L’Iran de Hassan Rohani n’a plus rien à voir avec celui de son prédécesseur. « L’Iran néglige les puissances occidentales arrogantes » ou encore « Israël est une tumeur cancéreuse », ces propos virulents tenus à la tribune des Nations unies à New York par l’ancien président iranien Mahmoud Ahmadinejad, font désormais partie du passé.
Hassan Rohani, lui, adopte un tout autre style. Il tient un discours plus conciliant en dosant avec subtilité compromis et fermeté. « Les armes nucléaires et les autres armes de destruction massive n’ont pas leur place dans la doctrine de défense et de sécurité de l’Iran. Elles contredisent nos convictions et éthiques fondamentales », a ainsi rassuré le nouveau président iranien lors de son allocution à l’Assemblée générale de l’ONU.

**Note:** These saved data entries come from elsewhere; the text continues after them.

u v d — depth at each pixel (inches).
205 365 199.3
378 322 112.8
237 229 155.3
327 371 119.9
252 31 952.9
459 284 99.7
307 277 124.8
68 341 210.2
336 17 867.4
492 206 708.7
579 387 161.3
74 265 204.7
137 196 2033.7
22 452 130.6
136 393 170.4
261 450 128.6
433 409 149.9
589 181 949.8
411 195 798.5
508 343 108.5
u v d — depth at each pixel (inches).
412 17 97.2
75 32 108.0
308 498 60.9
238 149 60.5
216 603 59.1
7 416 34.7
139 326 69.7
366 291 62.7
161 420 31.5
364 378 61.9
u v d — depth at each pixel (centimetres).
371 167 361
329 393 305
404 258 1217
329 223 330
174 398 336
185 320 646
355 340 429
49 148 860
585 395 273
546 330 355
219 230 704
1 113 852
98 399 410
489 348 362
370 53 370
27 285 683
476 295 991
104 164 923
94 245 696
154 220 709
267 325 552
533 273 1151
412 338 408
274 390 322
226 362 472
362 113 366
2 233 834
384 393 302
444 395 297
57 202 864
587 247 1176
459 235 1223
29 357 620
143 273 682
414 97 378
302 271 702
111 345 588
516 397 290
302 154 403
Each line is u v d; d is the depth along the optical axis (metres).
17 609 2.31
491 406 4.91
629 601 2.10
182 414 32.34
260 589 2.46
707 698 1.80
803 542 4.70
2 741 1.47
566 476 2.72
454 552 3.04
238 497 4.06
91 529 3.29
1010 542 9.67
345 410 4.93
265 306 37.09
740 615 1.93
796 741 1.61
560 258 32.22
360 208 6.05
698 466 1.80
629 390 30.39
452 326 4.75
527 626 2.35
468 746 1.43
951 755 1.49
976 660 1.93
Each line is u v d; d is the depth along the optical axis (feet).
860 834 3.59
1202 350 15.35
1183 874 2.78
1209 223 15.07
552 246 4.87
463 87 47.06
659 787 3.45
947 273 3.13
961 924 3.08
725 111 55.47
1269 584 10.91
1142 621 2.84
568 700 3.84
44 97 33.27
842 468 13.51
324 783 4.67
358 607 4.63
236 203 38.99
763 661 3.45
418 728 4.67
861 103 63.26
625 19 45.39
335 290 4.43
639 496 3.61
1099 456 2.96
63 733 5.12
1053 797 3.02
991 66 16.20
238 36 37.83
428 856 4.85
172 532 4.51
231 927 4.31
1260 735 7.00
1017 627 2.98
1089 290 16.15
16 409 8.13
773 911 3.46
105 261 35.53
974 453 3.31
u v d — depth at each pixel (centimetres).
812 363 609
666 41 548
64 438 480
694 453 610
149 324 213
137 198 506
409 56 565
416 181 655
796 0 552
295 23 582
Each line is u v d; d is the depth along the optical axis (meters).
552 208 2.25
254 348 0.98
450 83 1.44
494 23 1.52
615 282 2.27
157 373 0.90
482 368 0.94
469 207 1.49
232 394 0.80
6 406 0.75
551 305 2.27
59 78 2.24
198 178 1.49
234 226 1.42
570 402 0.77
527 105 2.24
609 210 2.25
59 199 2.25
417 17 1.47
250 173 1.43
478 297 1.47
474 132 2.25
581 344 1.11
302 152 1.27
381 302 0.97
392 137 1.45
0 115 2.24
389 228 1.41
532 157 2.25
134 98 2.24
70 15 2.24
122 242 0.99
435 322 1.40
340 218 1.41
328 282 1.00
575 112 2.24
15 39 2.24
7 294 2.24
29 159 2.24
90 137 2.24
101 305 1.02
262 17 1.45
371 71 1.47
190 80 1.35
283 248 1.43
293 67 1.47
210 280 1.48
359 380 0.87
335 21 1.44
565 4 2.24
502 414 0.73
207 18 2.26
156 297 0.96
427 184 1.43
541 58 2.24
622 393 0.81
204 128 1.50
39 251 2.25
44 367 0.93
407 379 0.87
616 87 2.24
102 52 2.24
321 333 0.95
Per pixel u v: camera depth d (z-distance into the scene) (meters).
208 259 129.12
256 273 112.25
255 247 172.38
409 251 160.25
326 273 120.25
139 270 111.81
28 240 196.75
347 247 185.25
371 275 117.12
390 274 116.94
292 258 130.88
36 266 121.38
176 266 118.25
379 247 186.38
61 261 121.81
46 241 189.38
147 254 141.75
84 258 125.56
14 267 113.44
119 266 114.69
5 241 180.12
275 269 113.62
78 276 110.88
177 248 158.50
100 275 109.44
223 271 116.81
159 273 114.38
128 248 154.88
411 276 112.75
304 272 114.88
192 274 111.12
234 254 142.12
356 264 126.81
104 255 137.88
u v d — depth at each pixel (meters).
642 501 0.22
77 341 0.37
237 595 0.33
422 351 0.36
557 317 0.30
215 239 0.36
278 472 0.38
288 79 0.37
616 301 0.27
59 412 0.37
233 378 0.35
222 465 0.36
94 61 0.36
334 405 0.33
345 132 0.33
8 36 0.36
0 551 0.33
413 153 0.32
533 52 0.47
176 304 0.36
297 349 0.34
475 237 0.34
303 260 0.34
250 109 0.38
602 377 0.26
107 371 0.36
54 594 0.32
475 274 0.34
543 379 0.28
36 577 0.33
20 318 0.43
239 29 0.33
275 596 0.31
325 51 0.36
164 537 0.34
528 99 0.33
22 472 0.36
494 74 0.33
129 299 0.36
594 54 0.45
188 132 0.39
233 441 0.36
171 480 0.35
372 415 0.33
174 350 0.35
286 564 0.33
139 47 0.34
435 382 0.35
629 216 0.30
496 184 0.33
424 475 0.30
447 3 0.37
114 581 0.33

Toutefois, même s’il y a cette volonté affichée d’aller de l’avant, hors de question pour Hassan Rohani de se laisser marcher sur les pieds. Il n’a pas manqué de dénoncer l’embargo américain et les sanctions économiques subis par son pays. « Hassan Rohani a voulu tenir tête aux Etats-Unis. Il a insisté sur un certain nombre de principes défendus par son pays. Mais il a su montrer qu’il voulait sérieusement trouver une solution à l’ensemble des contentieux qui opposent Iraniens et Américains », analyse Azadé Kiane, spécialiste de l’Iran. Selon cette professeure de sciences politiques à l’Université Paris-VII Diderot, le régime iranien va agir de manière responsable aussi bien sur son dossier nucléaire, dans lequel il plaide pour plus de transparence, que sur la question syrienne en tentant de trouver une issue à cette crise.
L’Iran favorable au départ de Bachar al-Assad ?
L’Iran joue presque aussi gros sur le dossier syrien que sur son programme nucléaire. C'est-à-dire son influence dans la région. Mais ce qui se passe en Syrie est dramatique. De plus, les jihadistes financés par les monarchies du Golfe - ennemies de l’Iran - sont en train de l’emporter sur le terrain.
Réalisme politique oblige, et pour éviter de perdre son principal allié, Téhéran est dans l’obligation de trouver une issue à la crise syrienne. « Hassan Rohani est pour un changement graduel et pacifique en Syrie. Si le régime de Bachar el-Assad est renversé, l’Iran craint qu’il ne soit remplacé par un nouveau régime hostile à Téhéran et donc aux chiites », explique Azadé Kiane. « L’Iran n’est donc pas contre le départ de Bachar el-Assad. L’essentiel est que son successeur préserve l’amitié historique entretenue par les deux pays », détaille la professeure.
« Hypocrite », selon Israël
Pour son déplacement à l’Assemblée générale des Nations unies à New York, Hassan Rohani était accompagné d’un député juif iranien. Mais selon certains experts, même si le nouveau président iranien a condamné l’Holocauste, il ne faut pas s’attendre à un miracle dans les relations entre l’Iran, l’Etat hébreu et les Etats-Unis. D’autant qu’Israël a, dans un communiqué, qualifié les nouvelles autorités iraniennes de « cyniques » et « de totalement hypocrites ». Cette rhétorique pacifique dont fait preuve l’Iran agace clairement Israël. Selon la professeure Azadé Kiane, « l’Etat hébreu a toujours besoin d’un grand ennemi pour se poser en victime ».
En revanche, avec la France, les choses pourraient aller un peu plus vite. « L’Iran et la France ont toujours cherché à trouver des solutions », affirme Bernard Hourcade, directeur de recherche au CNRS. « Avec les Etats-Unis, c’est différent. C’est une véritable guerre froide qui se tient depuis 34 ans. Toutefois, la réunion des 5+1 (cinq membres permanents du Conseil de sécurité de l’ONU plus l’Allemagne), ce jeudi à New York durant laquelle le ministre des Affaires étrangères iranien, Javad Zarif, discutera directement avec le secrétaire d’Etat John Kerry, est un grand changement », constate ce spécialiste.